— А ведь и правда, — орк наморщил лоб, выйдя на минуту из образа уличного дурачка. — Ты тот еще западлостроитель… А чего делать?
— Вернуться в гор… То есть, в сервитут, — вовремя вспомнил я о местной специфике. — Там немного поработать над этой, как ее…
— Реактивацией, — подсказал орк. Слово я не забыл, но мне казалось тогда очень важным сделать так, чтобы мой товарищ и сосед тоже принимал деятельное участие в разговоре.
— Над ней, да, — согласился я. — Потом, наверняка найдутся какие-то записи. Не могут не найтись!
Проехали по аллее, застроенной когда-то разномастными дачными домиками. Чего тут только не было — от фанерных халуп до весьма основательных кирпичных построек, кое-где сохранивших даже остатки рам и остекления в них! Общей чертой всех домишек был невеликий, так сказать, линейный размер: узкие фасады в одно-два окна да этажность — все дома, кроме моего, не поднимались выше одного поверха. О том, что ни одно из строений — кроме объявленного моей собственностью — не имело крыши, я, кажется, уже упоминал.
Мне вдруг подумалось, что вот Советского Союза здесь не случилось, значит, не было и кампании, направленной некогда против приусадебных участков. Домики же, несмотря на историческую разницу, оказались точно такими же, как и в моем мире: например, подобными застроен музей советской дачи, бывший когда-то товариществом «Горизонт».
Выехали, вернее, протиснулись, сквозь щель тяжелых ворот, сваренных из железной трубы и, кажется, профиля. Створки нельзя уже было ни развести в стороны, ни закрыть до конца: левая насмерть заржавела, правая — и вовсе лишилась верхней петли, накренилась и в таком состоянии вросла в землю намертво.

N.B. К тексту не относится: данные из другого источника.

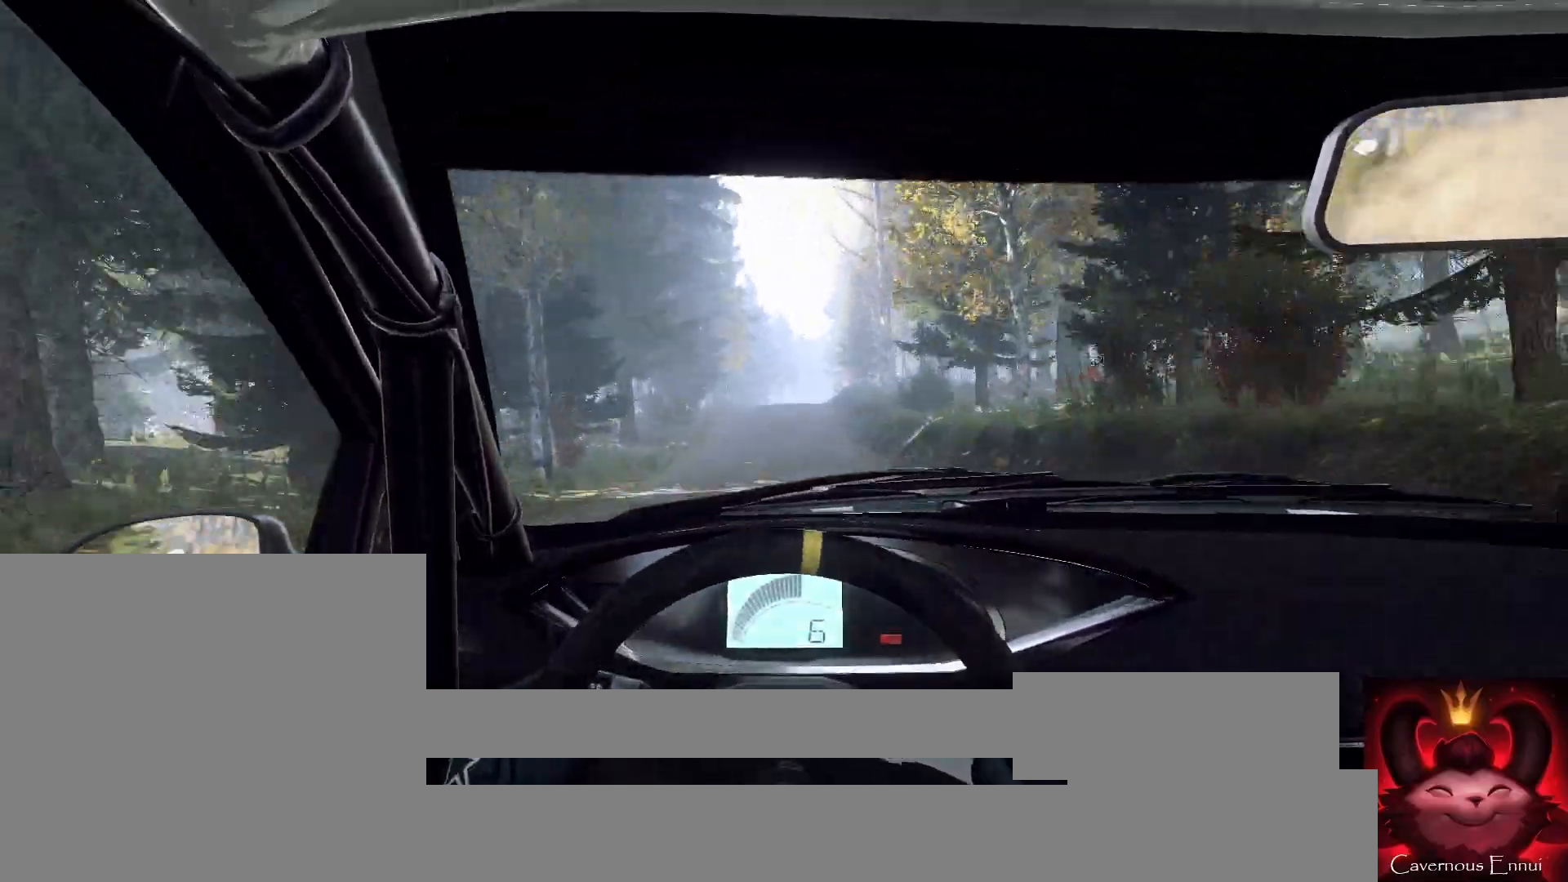
{"buttons": [], "left_stick": "center", "right_stick": "center", "events": [[133, "right_stick", "center"], [167, "left_stick", "left"], [267, "left_stick", "center"]]}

Дальше — налево — шла дорога из бетонных плит, столь же основательно убитая, как и все местные остатки благоустройства.
Ехали молча: сначала — чтобы не лишиться случайно прикушенного на ухабе языка, затем — потому, что выехали на относительно ровное шоссе, и мотор нашего трайка немедленно взревел — орк прибавил скорости, и разговаривать снова стало невозможно.
Сервитут — то, что я назвал бы городом — напрыгнул на нас внезапно. Чахлый лесок, пробившийся по обочинам, сменился совсем городской красной линией, невнятное покрытие дороги — неплохим и даже почти ровным асфальтом.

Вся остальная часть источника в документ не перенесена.